Die Anlage ist noch heute das größte politisch-religiöse Bauwerk der Welt und gehört seit einiger Zeit zum UNESCO-Weltkulturerbe. Das einst mächtige Volk der Khmer ging in einem Kampf gegen die Siamesen unter und hinterließ der Nachwelt nur noch das bewundernswerte Angkor Wat.Unser Tuk-Tuk-Fahrer steht also schon in den frühen Morgenstunden bereit, um uns von Siam Reap nach Angkor Wat zu bringen. Endlich dort angekommen trotten wir noch etwas verschlafen mit anderen Touristen zu einem der großen Haupttempel, dem eigentlichen Angkor Wat. Wir sitzen einige Meter entfernt auf einer Mauer, als die ersten Sonnenstrahlen schon hinter den Spitzen des Tempels hervorlugen. Mit dem magischen Morgenrot werden wir für das frühe Aufstehen belohnt. Nachdem wir To Prom auch noch von innen erkundet haben, sind wir jetzt schon hin und weg von der Sehenswürdigkeit. Dann ist es Zeit für ein Frühstück. Als wir eines der eher provisorisch gebauten Lokale betreten und die Karte studieren, wird uns schnell klar, dass sich das Frühstück in Kambodscha kaum von dem der bisherigen Länder unterscheidet. Mit unserer 13-wöchigen Erfahrung können wir also behaupten, dass das typische Touristenfrühstück aus Toast, mit ein bisschen Glück auch Butter und Marmelade, besteht, welches manchmal durch ein Baguette oder einen kleinen Fruchtsalat ausgetauscht werden kann. Kurz drauf machen wir uns wieder auf, die Spuren der Khmer zu entdecken. Mit zunehmender Uhrzeit steigt nicht nur die Anzahl der Besucher sondern auch die Hitze, und im Tempel Bayon, den wir nun besichtigen, wird es sehr heiß und eng. Wie gut, dass wir schon vor Sonnenaufgang hier waren. Geduldig stellen wir uns für den beeindruckendsten Fleck am Ende der Warteschlange an, um ungestört Fotos zu machen. Nach drei weiteren Stunden durch dunkle Katakomben und schmale Gänge treten wir wieder ins Freie und damit in die sengende Mittagshitze von Kambodscha. Mittlerweile sind wir seit acht Stunden auf den Beinen und beschließen, den Nachmittag etwas ruhiger angehen zu lassen.

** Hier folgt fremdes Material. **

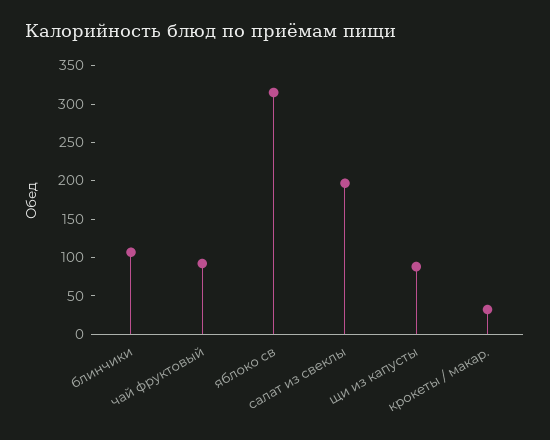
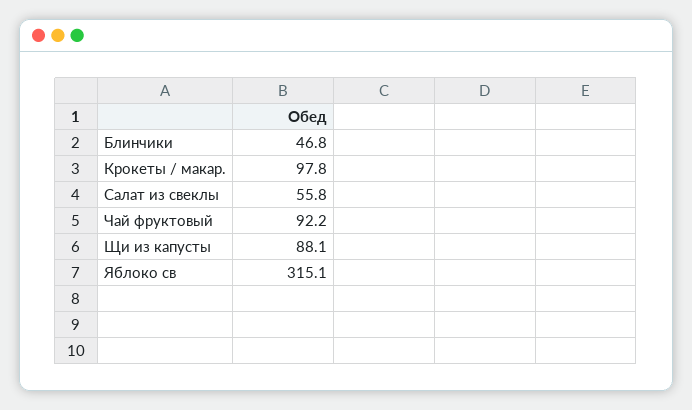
блинчики: 100 -> 46.8
салат из свеклы: 200 -> 55.8
крокеты / макар.: 25 -> 97.8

"Sin Jow!", grüßen wir nun auf vietnamesisch. Hier kommt auf den Straßen keine Langeweile auf. Ein riesiger Pulk aus Motorrädern ist gewiss, wenn man der Großstadt Ho Chi Minh, ehemals Saigon, mal einen Besuch abstattet. Vietnam hat mit 85 Millionen Menschen in etwa so viele Einwohner wie Deutschland und ist, verglichen mit Laos, alles andere als fast nur Landschaft. So sind wir also vor drei Tagen in einem Bus von Siam Rep über die kambodschanische Hauptstadt Phnom Penh in Ho Chi Minh City gelandet.Im Bus waren wir die einzigen Touristen, und die Pausen inmitten von Dörfern lassen erahnen, wie das tägliche Leben hier abläuft. Kaum ist man aus dem Bus gestiegen, wird man in Beschlag genommen und zu einem kleinen Snack überredet. Doch Snack ist auch nicht gleich Snack. Am Anfang kommen die Obstverkäuferinnen mit Ananas und Bananen. Dann schlendern wir an einer Bude mit gegrilltem, undefinierbarem Fleisch vorbei, bis letzten Endes ein Geruch von irgendetwas Geröstetem in der Luft liegt. Wir laufen der Masse hinterher und hoffen, dass sie uns zum besten Essen führt. Doch hinter der Menschentraube stehen etwa zehn Verkäuferinnen, die ihre knusprig gebackenen Heuschrecken, Larven und Spinnen verkaufen. Jeder sucht sich hier seine eigene "Zuckertüte" zusammen. Uns wird von dem Spektakel fast schlecht, was ein kleiner Junge bemerkt. Er macht sich einen Spaß daraus und zerkaut die Achtbeiner mit Wonne und offenem Mund. Im Bus fühlen wir uns wieder um einiges wohler. Am frühen Abend überqueren wir die Grenze und befinden uns schließlich auf vietnamesischem Boden.Unsere Visa haben wir schon einige Wochen vorher in Bangkok beantragt, da die Einreise streng kontrolliert wird. Auch ein kleiner Gesundheitscheck ist dort vor dem Überqueren der Grenze nicht unüblich. Dabei wird die Hygiene leider alles andere als groß geschrieben, und jeder Fahrgast bekommt dasselbe Fieberthermometer ins Ohr gesteckt. Doch was soll’s. "Was nicht tötet, härtet ab", denken wir und kommen einige Stunden später, es ist schon Abend, in Ho Chi Minh City an: tausend bunte Lichter, Leuchtreklamen und ein Verkehrschaos wie so ziemlich in jeder asiatischen Riesenmetropole. Wir sind gespannt und freuen uns auf morgen, wenn sich Vietnam uns zum ersten mal im Tageslicht offenbart.